Tuesday, October 7, 2008

Health

USN Current Issue

Health & Medicine

By Adam Voiland, Deborah Kotz and Katherine Leitzell
Posted 6/24/07

Turbocharged Acne Gel Gets the Nod

Last week, the Food and Drug Administration gave people troubled by acne a new treatment option. It's a faster-working and more powerful version of adapalene, the most widely prescribed topical retinoid. The prescription gel, which will be sold as Differin Gel, 0.3% beginning in July, is three times as strong as the existing version yet doesn't cause harsh side effects, dermatologists say. A large study published in the Journal of the American Academy of Dermatology found that after 12 weeks of treatment, 21.8 percent of people on the stronger version were clear or almost clear of pimples, compared with 15.4 percent on the existing version; 22 percent did have some dryness, burning, and flaking, while only 12 percent of those on the weaker version did. The side effects are generally mild and ease after a month. Adam Voiland

You're Sharing That Cigarette, Mom

Smokers, when you light up, your baby does, too. British researchers reported evidence last week: nearly six times more cotinine, a nicotine byproduct, in the urine of 12-week-old babies whose parents averaged 16 cigarettes a day compared with babies of nonsmokers. Though not the most harmful component in tobacco, cotinine indicates how much smoke a person is exposed to. Previous research suggests that secondhand smoke causes as many as 6,000 pediatric deaths a year due to respiratory problems like asthma and pneumonia. It also increases the risk of sudden infant death syndrome, particularly for babies who sleep in the same bed as smokers. A possible reason for the findings could be contact with clothing or other objects loaded with smoke particles, theorize the authors of the study, published last week in the journal Archives of Disease in Childhood. D.K.

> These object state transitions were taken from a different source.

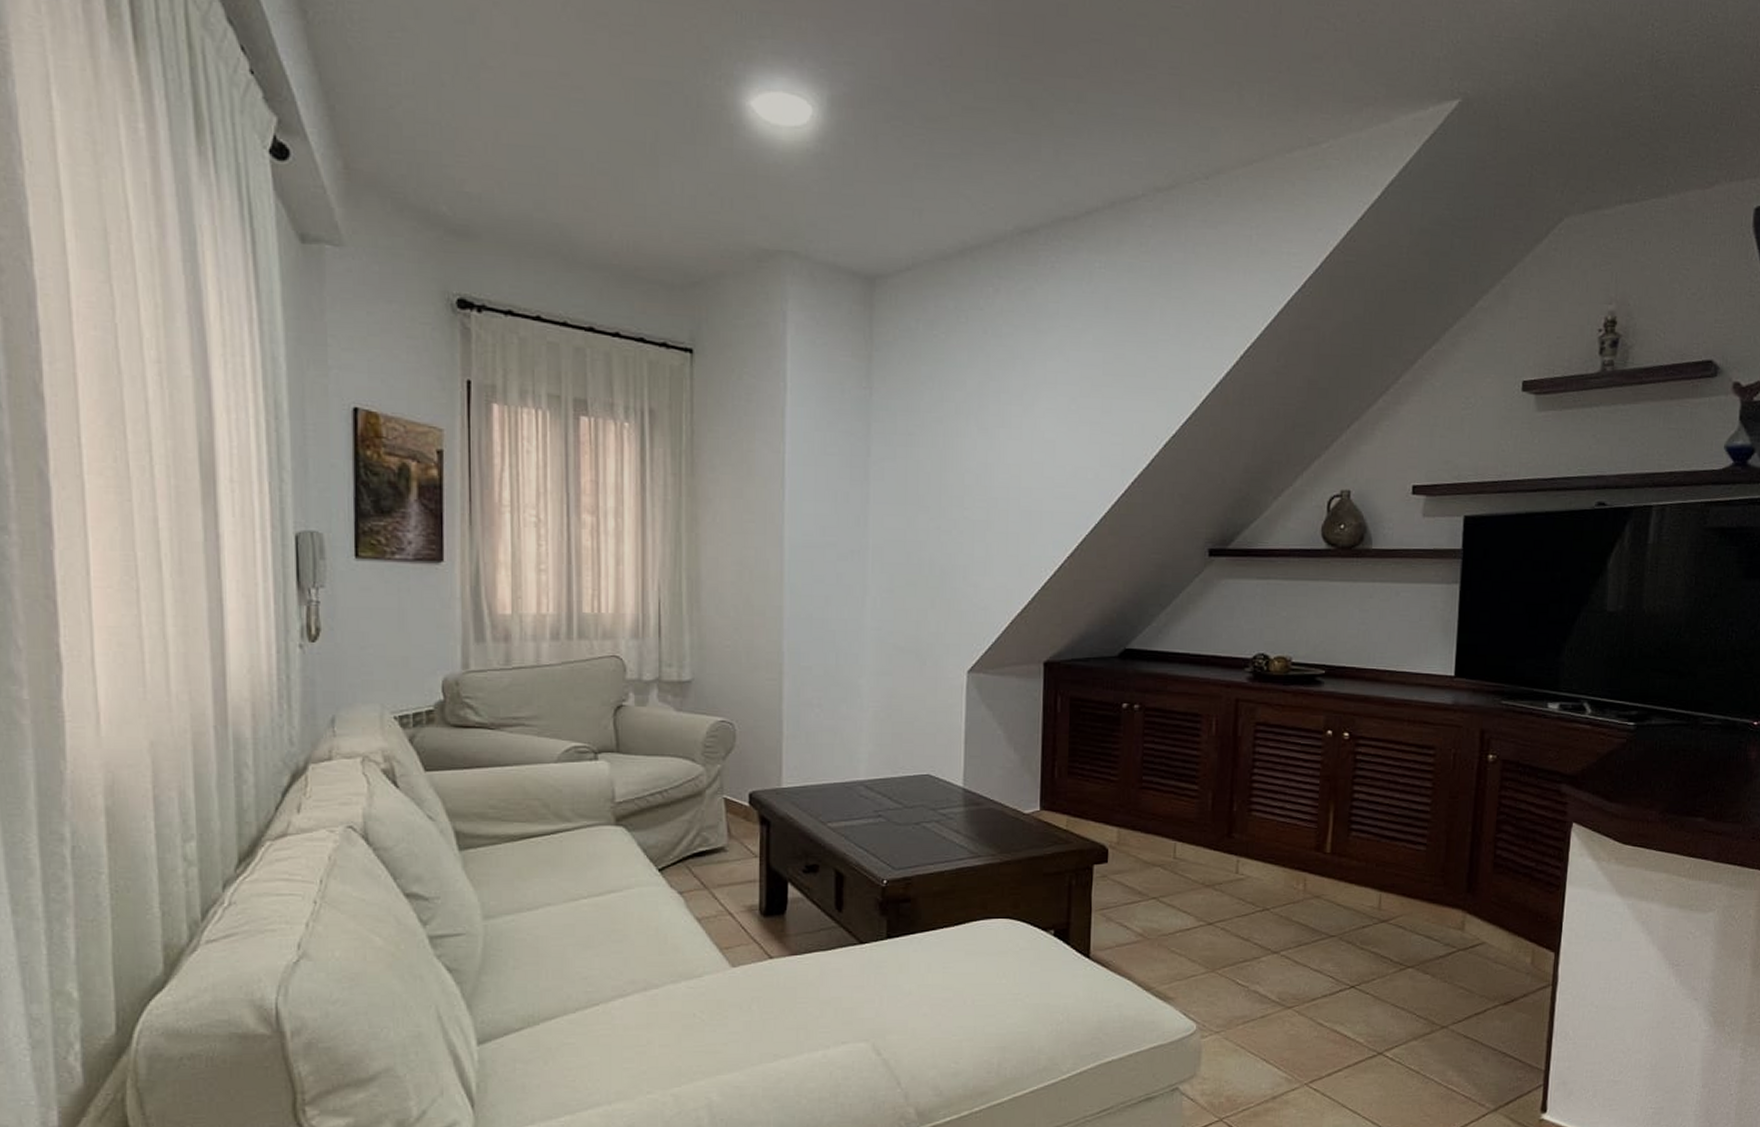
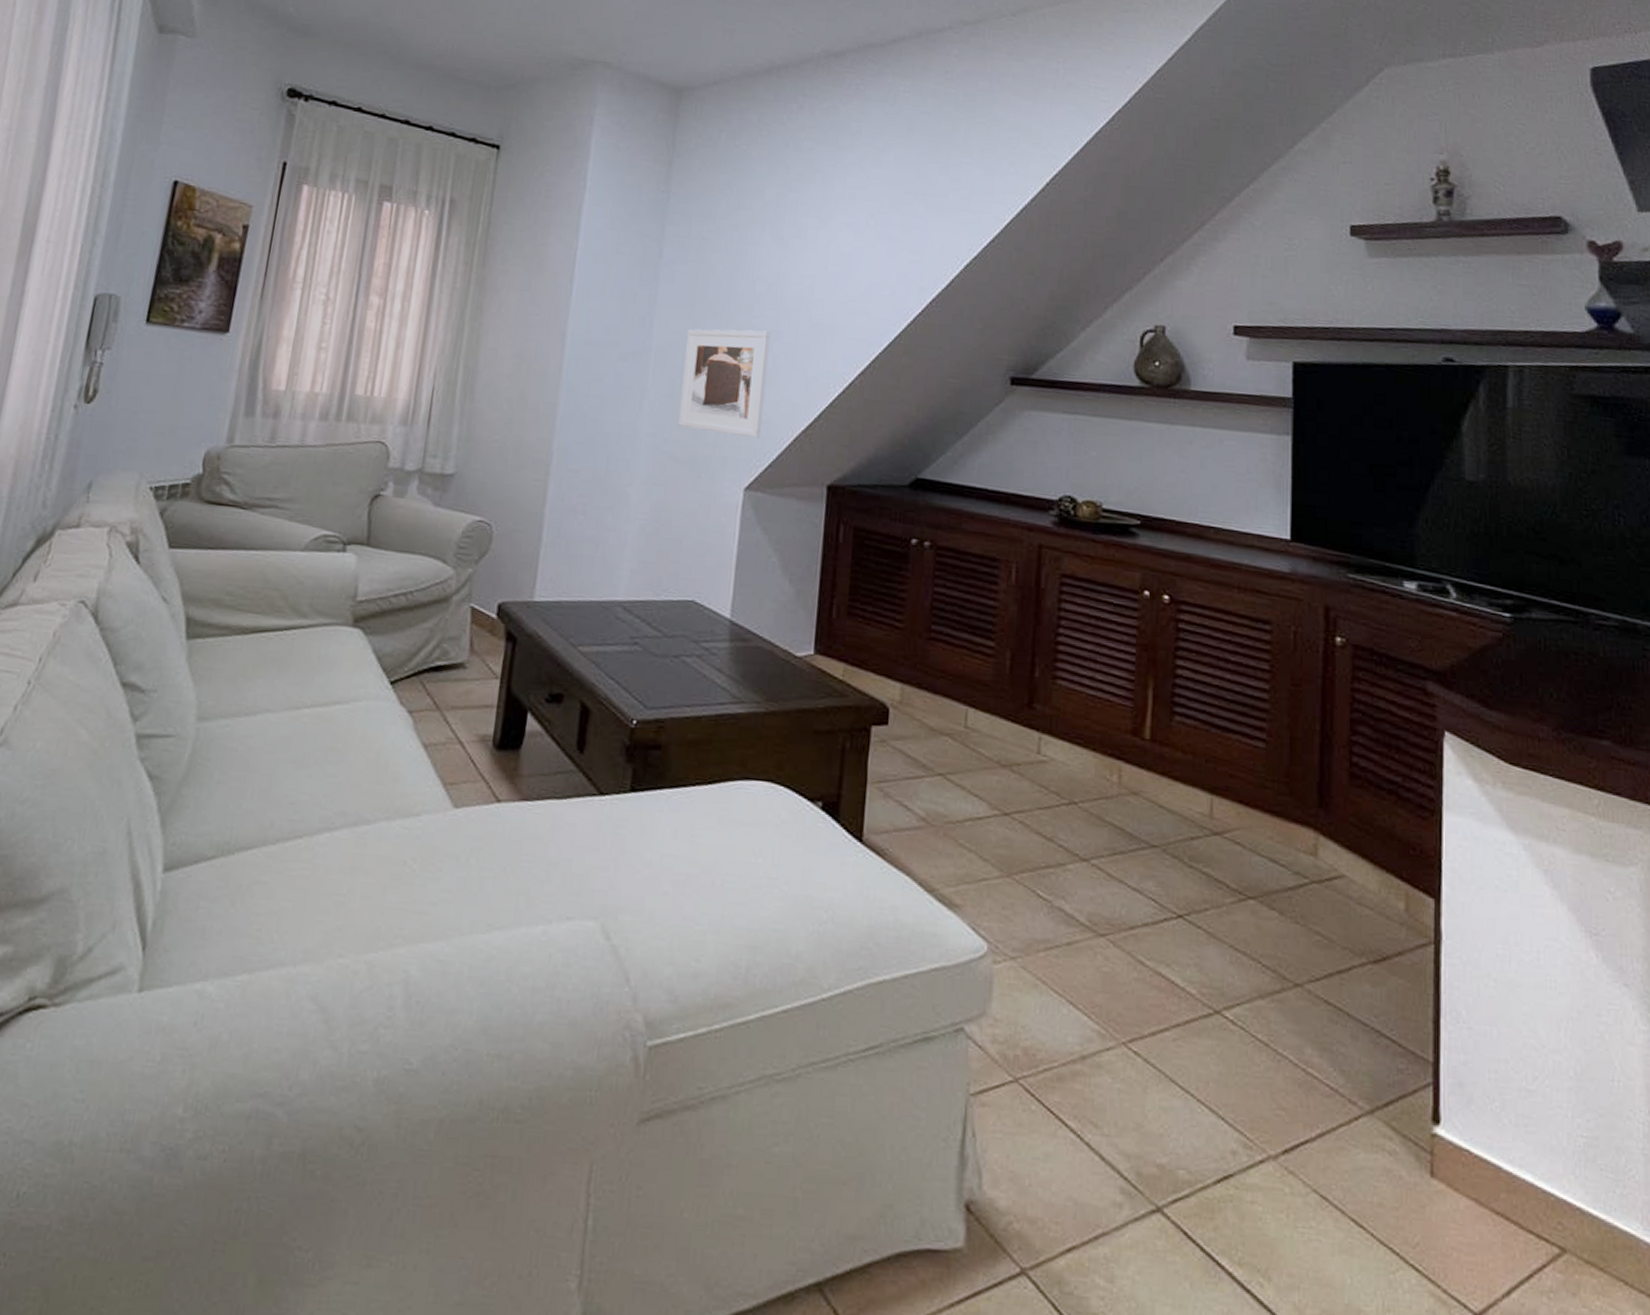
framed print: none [901,521,982,624] -> present [678,328,771,439]

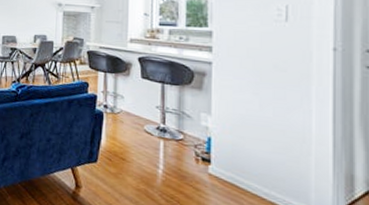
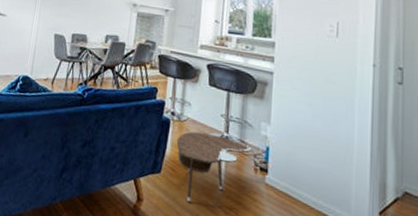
side table: none [111,123,192,191] -> present [176,131,252,203]

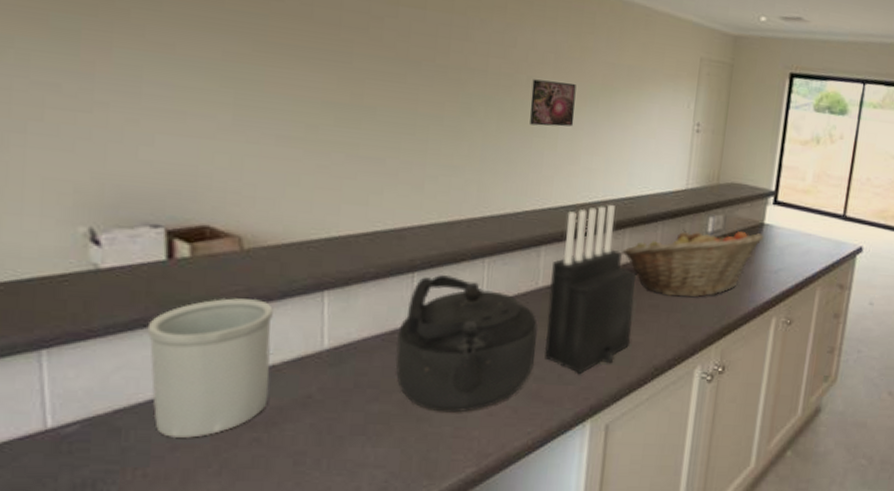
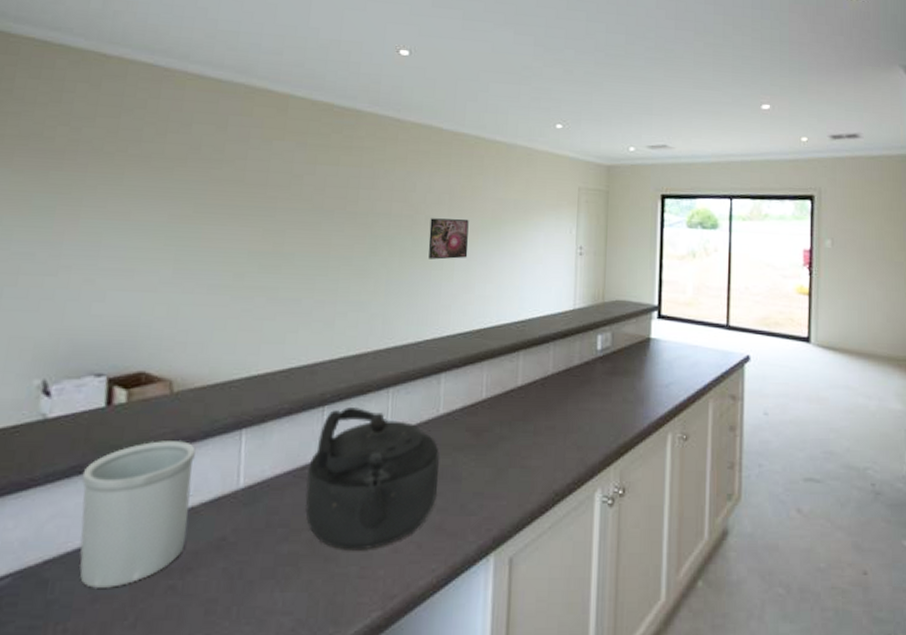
knife block: present [544,205,636,375] -> none [446,329,532,504]
fruit basket: present [622,228,764,297] -> none [517,347,652,417]

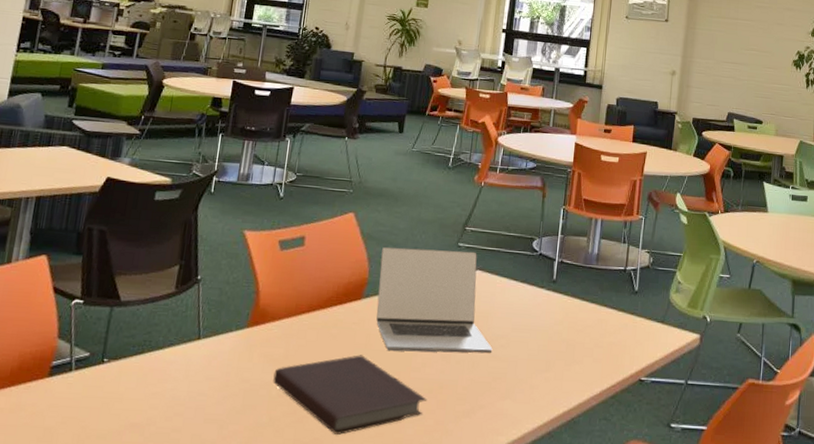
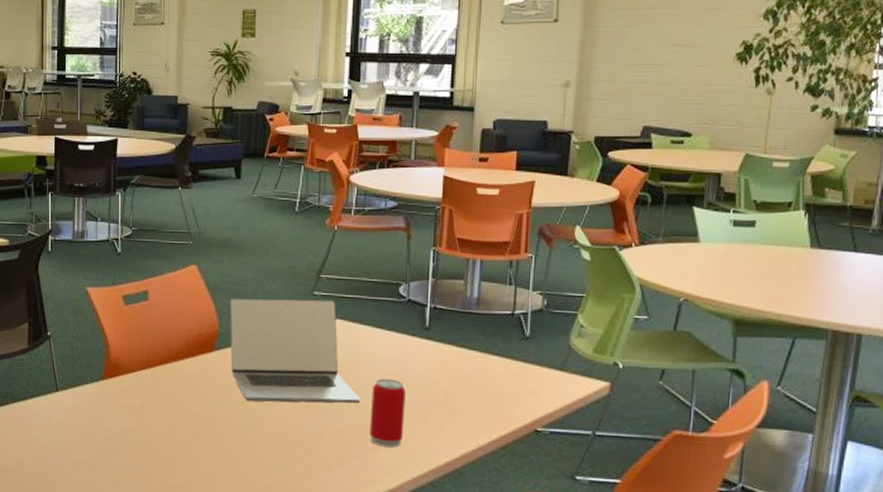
notebook: present [273,355,427,435] -> none [134,405,293,480]
beverage can: none [497,329,533,398] -> present [369,378,406,447]

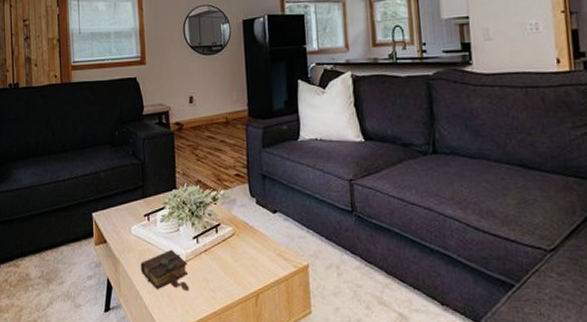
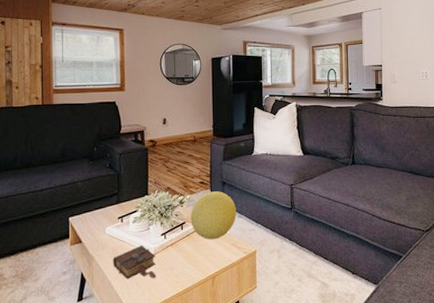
decorative ball: none [226,186,282,247] -> present [191,191,236,240]

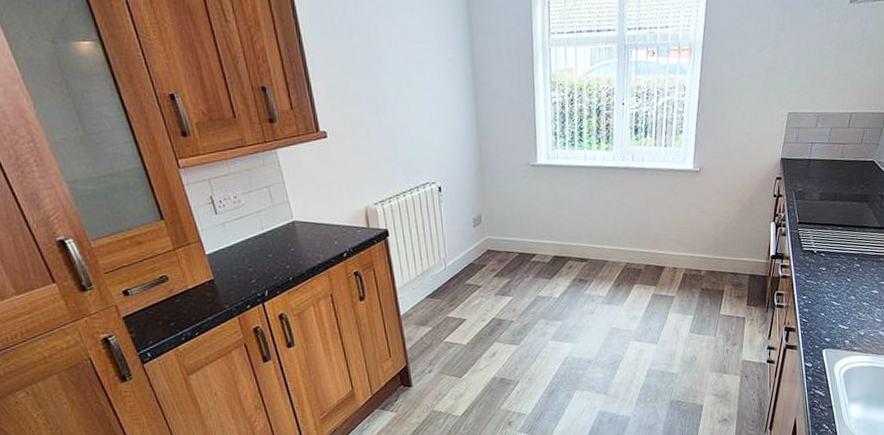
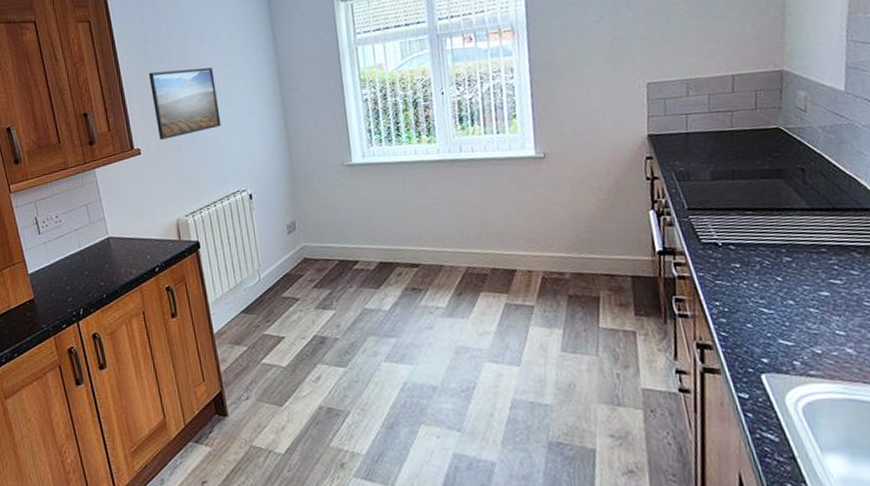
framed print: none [335,48,413,124] -> present [148,67,221,140]

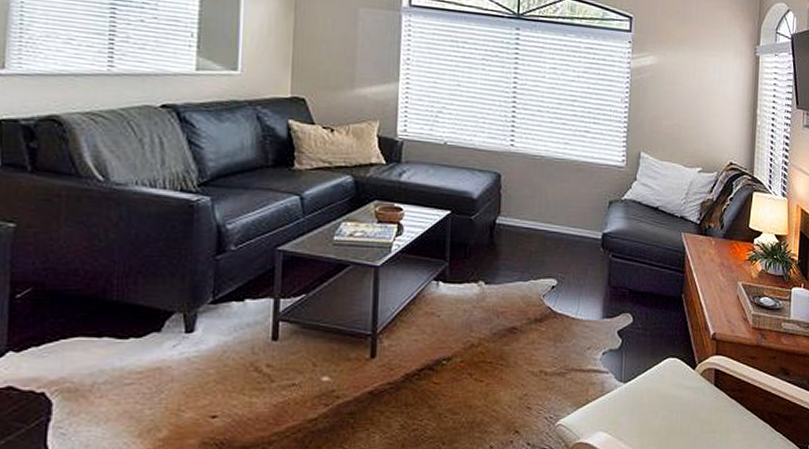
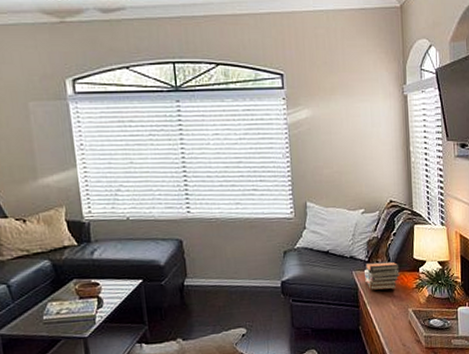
book stack: none [694,226,734,259] -> present [365,261,401,291]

A Surprising Risk of Stroke in Women

Middle-aged women have yet another reason to eat right and get their workouts. According to a study published last week in Neurology, they're twice as likely as men their age to have a stroke. The results surprised researchers because until recently, men ages 45 to 54 were thought to be at a greater risk than women the same age. "It could be a reflection of the obesity epidemic," says lead researcher Amytis Towfighi, a stroke expert at the University of California-Los Angeles. She notes that abdominal obesity proved to be an independent risk factor for stroke in women. Meanwhile, George Howard, a biostatistician at the University of Alabama-Birmingham who has extensively researched stroke epidemiology, cautions that the subject needs further study, because the data could alternatively be interpreted to indicate a decreased stroke rate for middle-aged men. Katherine Leitzell

This story appears in the July 2, 2007 print edition of U.S. News & World Report.